• Dataset extract:
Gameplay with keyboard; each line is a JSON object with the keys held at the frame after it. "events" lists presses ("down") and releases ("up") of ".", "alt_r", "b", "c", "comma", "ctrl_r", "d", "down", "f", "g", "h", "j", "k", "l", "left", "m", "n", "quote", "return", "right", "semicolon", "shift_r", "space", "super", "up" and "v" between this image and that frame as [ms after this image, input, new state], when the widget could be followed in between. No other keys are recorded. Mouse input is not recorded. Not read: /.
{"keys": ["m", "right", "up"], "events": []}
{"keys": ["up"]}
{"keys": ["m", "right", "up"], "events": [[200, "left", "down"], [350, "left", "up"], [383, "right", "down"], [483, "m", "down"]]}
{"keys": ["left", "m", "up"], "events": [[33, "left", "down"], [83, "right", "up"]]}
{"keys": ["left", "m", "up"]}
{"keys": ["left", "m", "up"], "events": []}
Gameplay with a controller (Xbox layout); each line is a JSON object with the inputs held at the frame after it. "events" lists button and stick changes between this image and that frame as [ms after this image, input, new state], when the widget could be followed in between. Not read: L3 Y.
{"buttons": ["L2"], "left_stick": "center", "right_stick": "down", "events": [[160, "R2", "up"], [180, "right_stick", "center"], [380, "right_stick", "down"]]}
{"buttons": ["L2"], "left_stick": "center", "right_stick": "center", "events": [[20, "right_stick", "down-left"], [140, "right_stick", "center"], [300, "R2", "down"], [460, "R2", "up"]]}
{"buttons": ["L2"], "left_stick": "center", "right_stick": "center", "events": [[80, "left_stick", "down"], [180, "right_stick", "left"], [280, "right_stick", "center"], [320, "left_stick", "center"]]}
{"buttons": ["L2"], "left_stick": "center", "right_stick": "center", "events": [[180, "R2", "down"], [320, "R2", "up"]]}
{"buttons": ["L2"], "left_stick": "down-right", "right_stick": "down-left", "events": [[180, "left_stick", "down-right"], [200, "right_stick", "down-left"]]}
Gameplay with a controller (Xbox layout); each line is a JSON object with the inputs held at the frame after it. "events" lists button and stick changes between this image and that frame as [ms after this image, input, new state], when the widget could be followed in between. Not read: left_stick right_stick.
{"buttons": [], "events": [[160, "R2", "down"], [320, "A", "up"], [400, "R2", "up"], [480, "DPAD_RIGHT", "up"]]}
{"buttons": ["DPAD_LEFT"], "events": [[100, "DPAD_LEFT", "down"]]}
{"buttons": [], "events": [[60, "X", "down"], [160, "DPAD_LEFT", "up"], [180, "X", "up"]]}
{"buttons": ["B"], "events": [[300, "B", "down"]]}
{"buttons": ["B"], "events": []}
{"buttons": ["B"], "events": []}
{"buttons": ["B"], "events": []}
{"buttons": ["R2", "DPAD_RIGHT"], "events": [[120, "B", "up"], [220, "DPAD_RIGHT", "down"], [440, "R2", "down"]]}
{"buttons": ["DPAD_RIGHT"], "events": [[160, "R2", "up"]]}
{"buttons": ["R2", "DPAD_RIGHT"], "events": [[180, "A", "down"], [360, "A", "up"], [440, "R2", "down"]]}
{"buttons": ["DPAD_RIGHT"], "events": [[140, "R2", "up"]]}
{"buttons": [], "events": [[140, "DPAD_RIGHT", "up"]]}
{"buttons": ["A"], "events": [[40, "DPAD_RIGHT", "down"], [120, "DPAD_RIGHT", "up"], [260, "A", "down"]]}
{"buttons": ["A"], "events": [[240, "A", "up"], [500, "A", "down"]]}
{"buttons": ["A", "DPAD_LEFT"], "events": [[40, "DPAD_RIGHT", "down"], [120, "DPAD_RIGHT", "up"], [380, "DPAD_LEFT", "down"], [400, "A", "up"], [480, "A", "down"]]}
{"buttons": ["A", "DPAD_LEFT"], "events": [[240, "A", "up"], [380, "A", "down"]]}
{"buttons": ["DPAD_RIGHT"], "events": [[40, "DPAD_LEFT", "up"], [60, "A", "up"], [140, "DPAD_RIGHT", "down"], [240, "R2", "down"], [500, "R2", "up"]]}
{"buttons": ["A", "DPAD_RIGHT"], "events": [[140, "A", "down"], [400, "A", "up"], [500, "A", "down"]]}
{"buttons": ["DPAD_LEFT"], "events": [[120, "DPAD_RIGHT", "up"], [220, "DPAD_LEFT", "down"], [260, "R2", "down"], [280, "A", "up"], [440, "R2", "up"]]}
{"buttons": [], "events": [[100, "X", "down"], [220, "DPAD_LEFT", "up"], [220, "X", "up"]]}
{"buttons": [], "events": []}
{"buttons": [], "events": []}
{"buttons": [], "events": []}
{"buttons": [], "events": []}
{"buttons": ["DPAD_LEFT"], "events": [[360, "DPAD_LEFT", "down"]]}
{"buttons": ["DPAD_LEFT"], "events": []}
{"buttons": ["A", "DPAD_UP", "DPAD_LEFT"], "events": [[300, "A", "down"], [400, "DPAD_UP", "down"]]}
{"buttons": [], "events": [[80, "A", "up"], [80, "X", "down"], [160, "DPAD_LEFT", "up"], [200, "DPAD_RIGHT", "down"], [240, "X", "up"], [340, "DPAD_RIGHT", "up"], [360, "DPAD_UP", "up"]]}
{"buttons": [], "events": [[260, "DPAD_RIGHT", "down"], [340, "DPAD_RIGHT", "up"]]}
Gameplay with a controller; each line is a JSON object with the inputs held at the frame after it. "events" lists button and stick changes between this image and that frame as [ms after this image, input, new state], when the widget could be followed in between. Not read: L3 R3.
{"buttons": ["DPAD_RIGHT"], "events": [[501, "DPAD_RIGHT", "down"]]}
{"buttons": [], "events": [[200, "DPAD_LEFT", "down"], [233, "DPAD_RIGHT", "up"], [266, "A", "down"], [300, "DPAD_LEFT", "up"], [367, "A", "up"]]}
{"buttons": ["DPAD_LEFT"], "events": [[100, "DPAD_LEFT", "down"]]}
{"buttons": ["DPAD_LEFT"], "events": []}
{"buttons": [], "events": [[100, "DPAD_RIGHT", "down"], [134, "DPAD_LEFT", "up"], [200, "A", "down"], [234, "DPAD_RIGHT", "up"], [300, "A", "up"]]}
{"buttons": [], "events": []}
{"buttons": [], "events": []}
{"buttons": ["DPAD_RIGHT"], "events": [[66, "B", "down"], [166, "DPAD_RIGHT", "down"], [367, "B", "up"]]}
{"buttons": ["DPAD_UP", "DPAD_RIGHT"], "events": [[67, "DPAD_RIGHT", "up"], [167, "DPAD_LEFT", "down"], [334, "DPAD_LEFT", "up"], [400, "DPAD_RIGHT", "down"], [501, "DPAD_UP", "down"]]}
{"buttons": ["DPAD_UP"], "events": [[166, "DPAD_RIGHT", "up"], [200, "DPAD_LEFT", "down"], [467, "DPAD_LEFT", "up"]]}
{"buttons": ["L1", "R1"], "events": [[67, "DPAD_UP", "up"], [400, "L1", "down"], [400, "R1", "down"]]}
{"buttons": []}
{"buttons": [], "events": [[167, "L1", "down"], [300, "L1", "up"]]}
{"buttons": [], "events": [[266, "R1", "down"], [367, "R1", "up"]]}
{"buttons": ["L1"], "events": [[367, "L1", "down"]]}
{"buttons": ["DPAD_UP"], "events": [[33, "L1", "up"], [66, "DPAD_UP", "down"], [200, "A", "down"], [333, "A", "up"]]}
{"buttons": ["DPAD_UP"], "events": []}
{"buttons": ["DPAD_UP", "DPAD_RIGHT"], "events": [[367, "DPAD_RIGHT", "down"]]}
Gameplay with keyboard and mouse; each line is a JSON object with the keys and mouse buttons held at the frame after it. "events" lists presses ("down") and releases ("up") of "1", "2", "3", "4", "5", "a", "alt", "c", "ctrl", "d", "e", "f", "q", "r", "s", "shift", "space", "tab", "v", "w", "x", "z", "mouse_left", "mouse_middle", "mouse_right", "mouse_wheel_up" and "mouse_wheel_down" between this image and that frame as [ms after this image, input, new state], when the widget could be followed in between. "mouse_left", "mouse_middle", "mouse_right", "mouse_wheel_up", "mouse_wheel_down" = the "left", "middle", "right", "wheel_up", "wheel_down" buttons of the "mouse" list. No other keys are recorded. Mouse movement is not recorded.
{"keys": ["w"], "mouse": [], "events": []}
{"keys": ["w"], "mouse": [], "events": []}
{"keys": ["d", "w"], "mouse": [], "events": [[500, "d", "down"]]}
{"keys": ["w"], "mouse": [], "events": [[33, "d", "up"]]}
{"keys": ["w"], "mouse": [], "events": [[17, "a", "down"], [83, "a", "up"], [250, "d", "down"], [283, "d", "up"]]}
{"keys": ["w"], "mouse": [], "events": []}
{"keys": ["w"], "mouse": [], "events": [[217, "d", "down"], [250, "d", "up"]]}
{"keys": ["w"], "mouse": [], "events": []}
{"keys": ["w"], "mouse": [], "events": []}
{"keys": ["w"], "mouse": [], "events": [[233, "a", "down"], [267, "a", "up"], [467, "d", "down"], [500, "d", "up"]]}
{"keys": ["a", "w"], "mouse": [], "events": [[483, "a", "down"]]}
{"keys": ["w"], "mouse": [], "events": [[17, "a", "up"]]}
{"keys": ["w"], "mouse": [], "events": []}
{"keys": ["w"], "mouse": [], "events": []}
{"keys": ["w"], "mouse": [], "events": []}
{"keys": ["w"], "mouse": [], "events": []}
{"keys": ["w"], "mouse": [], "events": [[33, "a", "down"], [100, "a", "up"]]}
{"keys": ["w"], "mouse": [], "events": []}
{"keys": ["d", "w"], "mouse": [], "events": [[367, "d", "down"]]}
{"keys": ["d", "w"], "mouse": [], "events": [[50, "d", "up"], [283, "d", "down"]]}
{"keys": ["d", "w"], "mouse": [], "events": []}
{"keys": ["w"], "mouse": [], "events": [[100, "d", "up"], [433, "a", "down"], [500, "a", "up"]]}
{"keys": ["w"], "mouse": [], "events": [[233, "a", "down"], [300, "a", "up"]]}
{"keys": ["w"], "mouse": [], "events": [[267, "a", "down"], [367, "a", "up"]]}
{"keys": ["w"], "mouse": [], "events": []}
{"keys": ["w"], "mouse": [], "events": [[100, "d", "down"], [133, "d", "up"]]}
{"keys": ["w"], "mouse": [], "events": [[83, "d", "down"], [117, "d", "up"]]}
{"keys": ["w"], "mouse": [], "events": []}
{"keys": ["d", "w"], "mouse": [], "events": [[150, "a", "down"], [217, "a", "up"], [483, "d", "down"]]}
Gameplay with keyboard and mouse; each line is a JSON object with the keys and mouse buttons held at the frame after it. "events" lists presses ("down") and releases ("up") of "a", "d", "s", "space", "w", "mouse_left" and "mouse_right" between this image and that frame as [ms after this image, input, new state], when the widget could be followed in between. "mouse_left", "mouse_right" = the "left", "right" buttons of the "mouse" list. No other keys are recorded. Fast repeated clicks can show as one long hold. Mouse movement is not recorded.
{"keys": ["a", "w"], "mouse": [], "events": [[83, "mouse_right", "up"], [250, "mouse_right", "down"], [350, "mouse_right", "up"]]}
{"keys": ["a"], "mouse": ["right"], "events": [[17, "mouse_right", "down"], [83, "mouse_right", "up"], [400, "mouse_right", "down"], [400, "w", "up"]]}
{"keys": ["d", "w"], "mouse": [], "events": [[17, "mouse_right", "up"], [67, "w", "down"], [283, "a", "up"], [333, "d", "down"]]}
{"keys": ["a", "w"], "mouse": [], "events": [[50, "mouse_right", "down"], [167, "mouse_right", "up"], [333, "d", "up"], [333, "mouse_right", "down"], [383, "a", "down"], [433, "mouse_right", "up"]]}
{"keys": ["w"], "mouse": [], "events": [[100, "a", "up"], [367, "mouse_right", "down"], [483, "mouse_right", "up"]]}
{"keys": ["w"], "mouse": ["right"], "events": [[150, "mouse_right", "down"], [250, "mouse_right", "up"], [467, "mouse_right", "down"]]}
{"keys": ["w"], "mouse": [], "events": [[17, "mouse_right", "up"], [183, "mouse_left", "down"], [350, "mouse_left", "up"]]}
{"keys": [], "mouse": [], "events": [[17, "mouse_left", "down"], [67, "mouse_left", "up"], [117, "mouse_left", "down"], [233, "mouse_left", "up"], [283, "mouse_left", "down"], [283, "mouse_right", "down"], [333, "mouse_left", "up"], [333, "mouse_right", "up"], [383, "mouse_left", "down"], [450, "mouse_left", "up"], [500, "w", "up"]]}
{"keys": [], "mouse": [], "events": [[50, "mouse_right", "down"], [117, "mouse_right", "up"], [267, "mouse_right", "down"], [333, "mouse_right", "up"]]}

• Task prompt: Work out the number of lines in this listing that include the word "Xbox". Reply with that number only.

• Solution below: 2